TAREAS POR REALIZAR ->
**a.** Responda según el pasaje sobre el coleccionista:
(i) ¿En qué dos ciudades se deja el café en su rincón?
(ii) ¿Cuántos kilómetros abarcó el paseo?
(iii) ¿Qué fechas se dedicaron al trabajo de campo?
**b.** Extraiga sin cambios el fragmento del pasaje sobre el coleccionista que comienza con "No necesito ir" y sigue hasta "contener mi colección?".

PASAJE PROPUESTO ->
------
No necesito ir muy lejos para volver con los brazos cargados de grandes o pequeñas maravillas. Luego, en casa, voy dejando constancia de todas ellas en un catálogo general cada día más voluminoso, y no sé si infinito, pero sí interminable.
Soy un coleccionista omnívoro. Hago colección de las cosas más diversas: puentes, bibliotecas, atardeceres, cafés, ríos, claustros, calles, mares, sonrisas, islas… ¿Qué museo podría contener mi colección?
No me gusta arrancar a los objetos de su medio natural. No desmonto, piedra a piedra, como los millonarios americanos, un templo románico para volver a levantarlo en una esquina del jardín; yo dejo al río en su cauce y al café en su rincón de París o Praga.
Aunque soy un coleccionista parsimonioso, mi museo es cada vez más grande, más inabarcable para un hombre solo, y por eso hay salas que no recuerdo bien, que solo recorro muy de tarde en tarde, o en las que nunca he entrado. El lunes, 21 de julio del 2008, y el martes 22, contraviniendo mis hábitos sedentarios (detesto la obligada migración veraniega) los dediqué a hacer trabajo de campo. Fue un paseo breve, mil doscientos quilómetros por los alrededores de casa, pero traje un buen botín: añadí piezas nuevas a mi colección, admiré de nuevo algunas de mis piezas favoritas. Publico a continuación las notas que fui tomando durante el viaje.
------
DATOS EN BRUTO ->
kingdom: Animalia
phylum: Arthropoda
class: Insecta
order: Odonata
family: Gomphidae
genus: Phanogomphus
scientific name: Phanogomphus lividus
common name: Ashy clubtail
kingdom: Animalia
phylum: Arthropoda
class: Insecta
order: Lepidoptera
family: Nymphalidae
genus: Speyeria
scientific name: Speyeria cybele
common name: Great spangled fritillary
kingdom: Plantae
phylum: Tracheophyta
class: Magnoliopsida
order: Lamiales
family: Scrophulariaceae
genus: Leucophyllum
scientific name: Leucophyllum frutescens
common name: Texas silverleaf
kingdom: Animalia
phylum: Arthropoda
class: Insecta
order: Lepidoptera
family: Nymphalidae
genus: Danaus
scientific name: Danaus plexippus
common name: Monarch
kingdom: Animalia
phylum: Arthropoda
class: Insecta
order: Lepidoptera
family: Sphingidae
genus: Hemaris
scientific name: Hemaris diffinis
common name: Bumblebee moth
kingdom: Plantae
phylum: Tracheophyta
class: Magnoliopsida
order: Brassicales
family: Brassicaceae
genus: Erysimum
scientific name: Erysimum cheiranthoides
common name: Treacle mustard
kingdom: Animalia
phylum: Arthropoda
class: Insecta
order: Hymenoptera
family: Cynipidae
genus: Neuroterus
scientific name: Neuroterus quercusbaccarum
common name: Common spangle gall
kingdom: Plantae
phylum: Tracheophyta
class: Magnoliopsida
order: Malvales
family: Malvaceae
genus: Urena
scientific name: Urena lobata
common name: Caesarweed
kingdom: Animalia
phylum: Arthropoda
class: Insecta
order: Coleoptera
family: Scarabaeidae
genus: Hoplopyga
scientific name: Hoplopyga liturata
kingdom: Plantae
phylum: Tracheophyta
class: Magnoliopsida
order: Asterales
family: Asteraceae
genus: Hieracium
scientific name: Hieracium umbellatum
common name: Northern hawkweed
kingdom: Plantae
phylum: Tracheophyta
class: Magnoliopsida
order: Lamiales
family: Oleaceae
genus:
------
RESULTADOS EN ORDEN ->
**a.**
(i) París o Praga.
(ii) Mil doscientos kilómetros.
(iii) El lunes 21 y el martes 22 de julio de 2008.

**b.**
No necesito ir muy lejos para volver con los brazos cargados de grandes o pequeñas maravillas. Luego, en casa, voy dejando constancia de todas ellas en un catálogo general cada día más voluminoso, y no sé si infinito, pero sí interminable.
Soy un coleccionista omnívoro. Hago colección de las cosas más diversas: puentes, bibliotecas, atardeceres, cafés, ríos, claustros, calles, mares, sonrisas, islas… ¿Qué museo podría contener mi colección?